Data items
**********

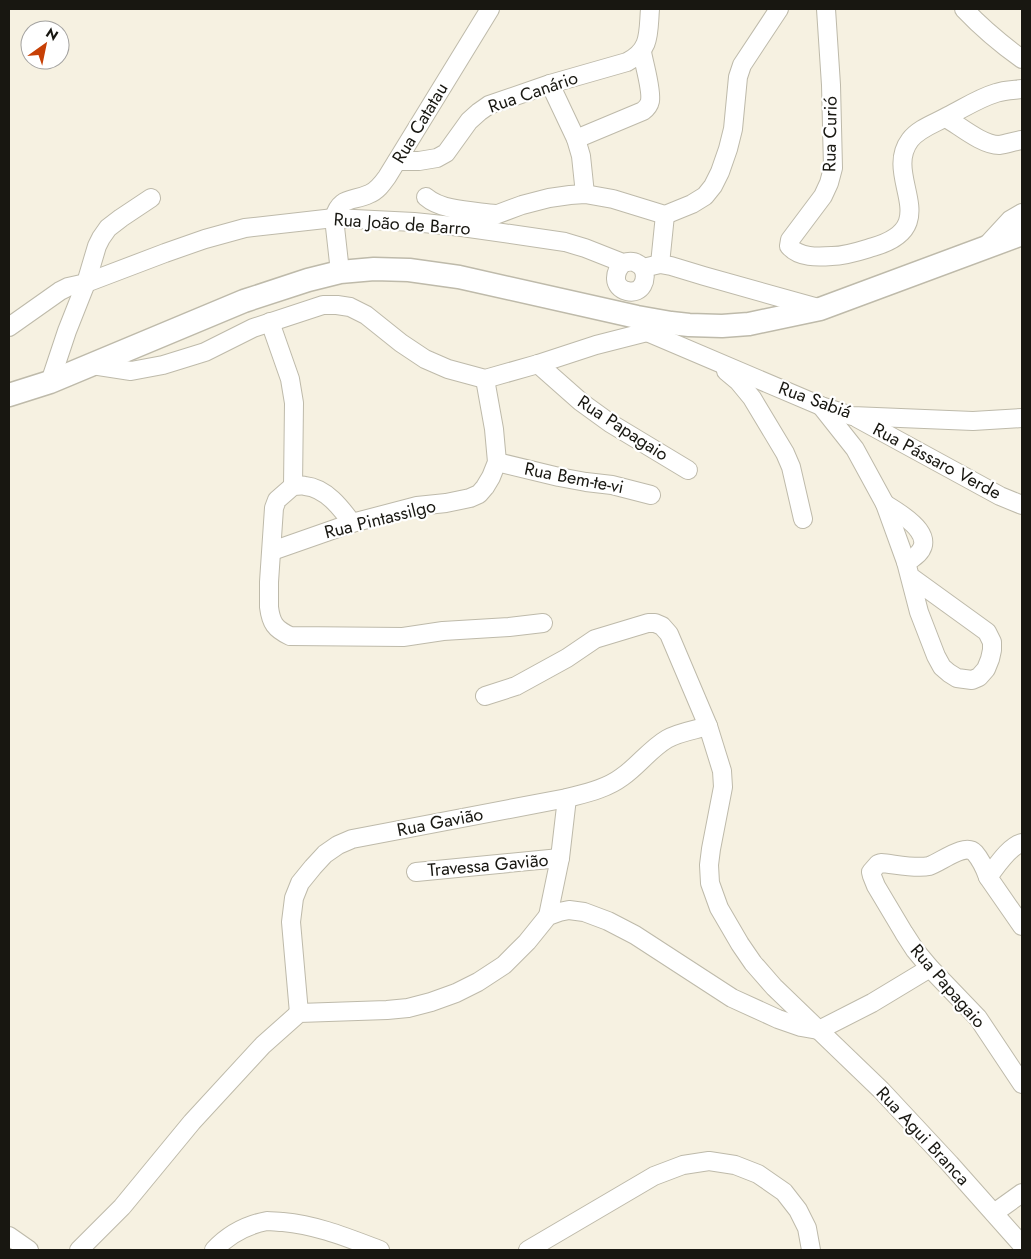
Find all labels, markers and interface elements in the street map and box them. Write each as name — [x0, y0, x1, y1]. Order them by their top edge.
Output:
north arrow — [20, 20, 70, 70]
text: N — [42, 23, 62, 46]
street label: Rua Canário — [485, 64, 582, 120]
street label: Rua Catatau — [386, 78, 454, 168]
street label: Rua Curió — [816, 96, 844, 172]
street label: Rua João de Barro — [333, 206, 472, 242]
street label: Rua Sabiá — [775, 375, 855, 425]
street label: Rua Papagaio — [572, 389, 674, 467]
street label: Rua Pássaro Verde — [868, 416, 1006, 506]
street label: Rua Bem-te-vi — [522, 456, 626, 500]
street label: Rua Pintassilgo — [322, 493, 439, 545]
street label: Rua Gavião — [395, 801, 485, 843]
street label: Travessa Gavião — [427, 847, 549, 883]
street label: Rua Papagaio — [904, 938, 992, 1034]
street label: Rua Agui Branca — [870, 1081, 976, 1191]

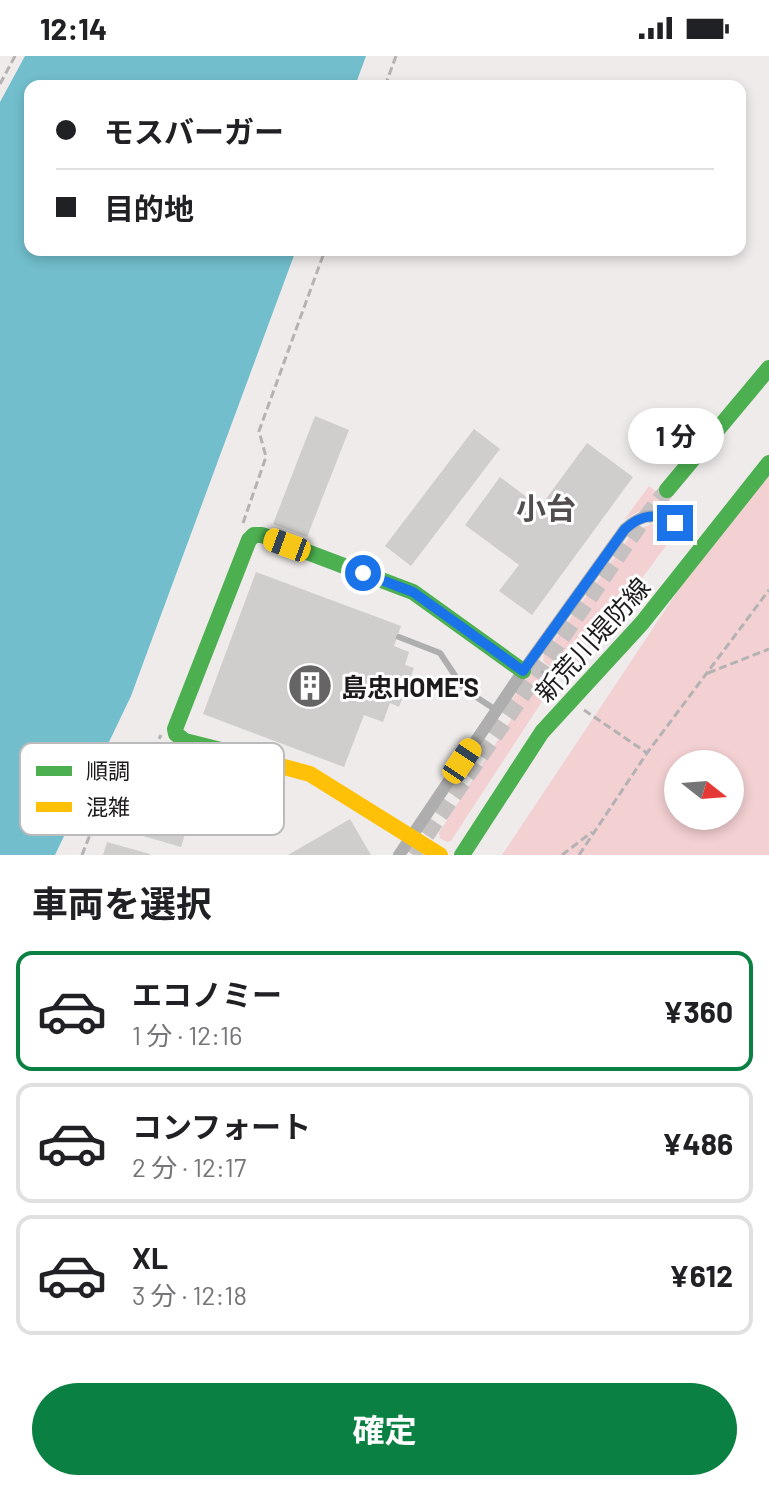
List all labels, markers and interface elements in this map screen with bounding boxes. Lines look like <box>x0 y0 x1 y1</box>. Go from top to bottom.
text: 12:14 <box>40 10 107 46</box>
text: モスバーガー <box>104 113 284 149</box>
text: 目的地 <box>104 190 194 226</box>
callout: 1 分 <box>627 407 723 463</box>
text: 1 分 <box>656 420 696 451</box>
district label: 小台 <box>516 489 576 525</box>
route end <box>657 505 693 541</box>
car <box>260 526 314 564</box>
route start <box>345 555 381 591</box>
street label: 新荒川堤防線 <box>528 571 656 707</box>
building icon: 島忠HOME'S <box>286 662 334 710</box>
place label: 島忠HOME'S <box>341 671 479 702</box>
car <box>439 734 485 788</box>
legend <box>20 743 284 835</box>
north arrow <box>664 750 744 830</box>
map controls <box>664 750 744 830</box>
text: 順調 <box>86 757 130 783</box>
text: 混雑 <box>86 793 130 819</box>
text: 車両を選択 <box>32 881 212 924</box>
icon: car <box>36 975 108 1047</box>
text: エコノミー <box>132 976 282 1012</box>
text: ¥360 <box>663 993 733 1029</box>
text: 1 分 · 12:16 <box>132 1019 243 1050</box>
icon: car <box>36 1107 108 1179</box>
text: コンフォート <box>132 1108 311 1144</box>
text: ¥486 <box>662 1125 733 1161</box>
text: 2 分 · 12:17 <box>132 1151 246 1182</box>
icon: car <box>36 1239 108 1311</box>
text: XL <box>132 1239 168 1275</box>
text: ¥612 <box>669 1257 733 1293</box>
text: 3 分 · 12:18 <box>132 1279 247 1310</box>
button: 確定 <box>32 1383 737 1475</box>

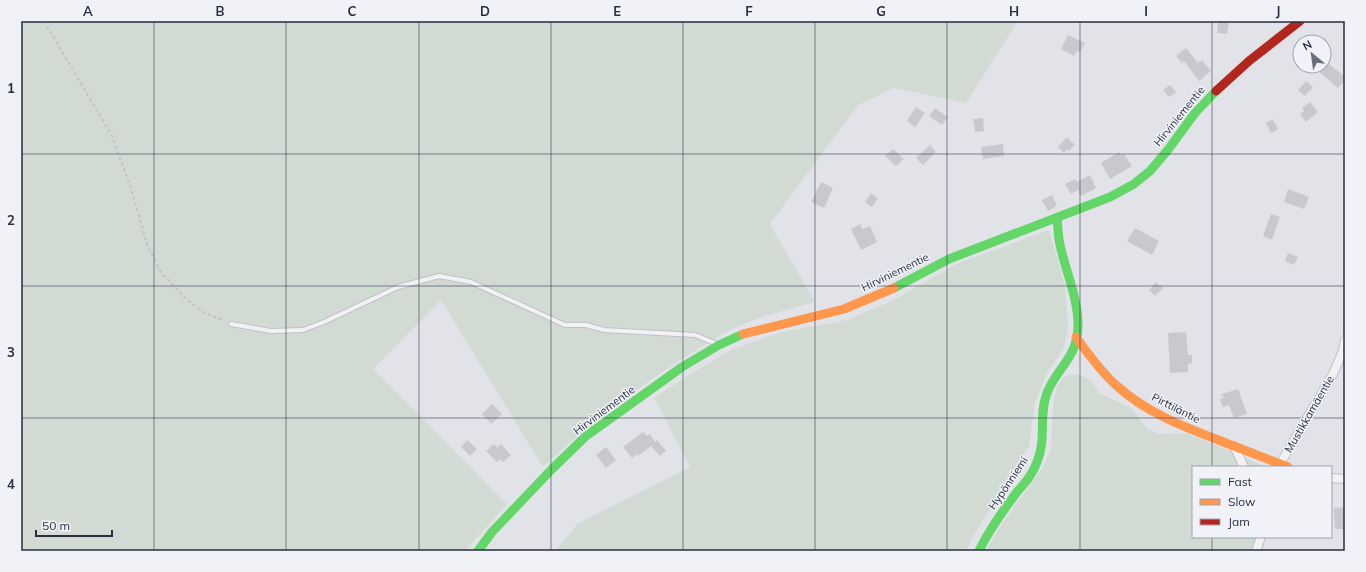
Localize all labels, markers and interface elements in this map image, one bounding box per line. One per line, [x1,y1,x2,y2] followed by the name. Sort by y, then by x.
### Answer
[83,3,93,19] text: A
[216,3,225,19] text: B
[348,3,357,19] text: C
[480,3,490,19] text: D
[613,3,621,19] text: E
[745,3,753,19] text: F
[876,3,886,19] text: G
[1009,3,1019,19] text: H
[1144,3,1148,19] text: I
[1276,3,1280,19] text: J
[1292,34,1332,74] north arrow
[1300,37,1314,53] text: N
[7,80,15,96] text: 1
[1150,83,1208,149] street label: Hirviniementie
[7,212,15,228] text: 2
[859,250,931,294] street label: Hirviniementie
[7,344,15,360] text: 3
[1281,373,1337,455] street label: Mustikkamäentie
[570,382,638,438] street label: Hirviniementie
[1149,390,1203,426] street label: Pirttiläntie
[985,454,1031,512] street label: Hypönniemi
[1192,466,1332,538] legend
[1228,474,1252,489] text: Fast
[7,476,15,492] text: 4
[1228,494,1256,509] text: Slow
[36,512,112,538] scale bar
[1228,514,1250,529] text: Jam
[42,518,70,533] text: 50 m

**********

#### Work to complete:
Please set the data above down exactly, with the pictures removed.

#### Reply to the task:
Find all labels, markers and interface elements in the street map and box them. Write each as name — [x0, y0, x1, y1]. Order them by their top edge.
Output:
north arrow — [20, 20, 70, 70]
text: N — [42, 23, 62, 46]
street label: Rua Canário — [485, 64, 582, 120]
street label: Rua Catatau — [386, 78, 454, 168]
street label: Rua Curió — [816, 96, 844, 172]
street label: Rua João de Barro — [333, 206, 472, 242]
street label: Rua Sabiá — [775, 375, 855, 425]
street label: Rua Papagaio — [572, 389, 674, 467]
street label: Rua Pássaro Verde — [868, 416, 1006, 506]
street label: Rua Bem-te-vi — [522, 456, 626, 500]
street label: Rua Pintassilgo — [322, 493, 439, 545]
street label: Rua Gavião — [395, 801, 485, 843]
street label: Travessa Gavião — [427, 847, 549, 883]
street label: Rua Papagaio — [904, 938, 992, 1034]
street label: Rua Agui Branca — [870, 1081, 976, 1191]

List all labels, markers and interface elements in this map screen with bounding boxes. Lines look like <box>x0 y0 x1 y1</box>. Go from top to bottom.
text: 12:14 <box>40 10 107 46</box>
text: モスバーガー <box>104 113 284 149</box>
text: 目的地 <box>104 190 194 226</box>
callout: 1 分 <box>627 407 723 463</box>
text: 1 分 <box>656 420 696 451</box>
district label: 小台 <box>516 489 576 525</box>
route end <box>657 505 693 541</box>
car <box>260 526 314 564</box>
route start <box>345 555 381 591</box>
street label: 新荒川堤防線 <box>528 571 656 707</box>
building icon: 島忠HOME'S <box>286 662 334 710</box>
place label: 島忠HOME'S <box>341 671 479 702</box>
car <box>439 734 485 788</box>
legend <box>20 743 284 835</box>
north arrow <box>664 750 744 830</box>
map controls <box>664 750 744 830</box>
text: 順調 <box>86 757 130 783</box>
text: 混雑 <box>86 793 130 819</box>
text: 車両を選択 <box>32 881 212 924</box>
icon: car <box>36 975 108 1047</box>
text: エコノミー <box>132 976 282 1012</box>
text: ¥360 <box>663 993 733 1029</box>
text: 1 分 · 12:16 <box>132 1019 243 1050</box>
icon: car <box>36 1107 108 1179</box>
text: コンフォート <box>132 1108 311 1144</box>
text: ¥486 <box>662 1125 733 1161</box>
text: 2 分 · 12:17 <box>132 1151 246 1182</box>
icon: car <box>36 1239 108 1311</box>
text: XL <box>132 1239 168 1275</box>
text: ¥612 <box>669 1257 733 1293</box>
text: 3 分 · 12:18 <box>132 1279 247 1310</box>
button: 確定 <box>32 1383 737 1475</box>

Localize all labels, markers and interface elements in this map image, one bounding box per line. One per line, [x1,y1,x2,y2] followed by the name. Sort by y, then by x.
### Answer
[83,3,93,19] text: A
[216,3,225,19] text: B
[348,3,357,19] text: C
[480,3,490,19] text: D
[613,3,621,19] text: E
[745,3,753,19] text: F
[876,3,886,19] text: G
[1009,3,1019,19] text: H
[1144,3,1148,19] text: I
[1276,3,1280,19] text: J
[1292,34,1332,74] north arrow
[1300,37,1314,53] text: N
[7,80,15,96] text: 1
[1150,83,1208,149] street label: Hirviniementie
[7,212,15,228] text: 2
[859,250,931,294] street label: Hirviniementie
[7,344,15,360] text: 3
[1281,373,1337,455] street label: Mustikkamäentie
[570,382,638,438] street label: Hirviniementie
[1149,390,1203,426] street label: Pirttiläntie
[985,454,1031,512] street label: Hypönniemi
[1192,466,1332,538] legend
[1228,474,1252,489] text: Fast
[7,476,15,492] text: 4
[1228,494,1256,509] text: Slow
[36,512,112,538] scale bar
[1228,514,1250,529] text: Jam
[42,518,70,533] text: 50 m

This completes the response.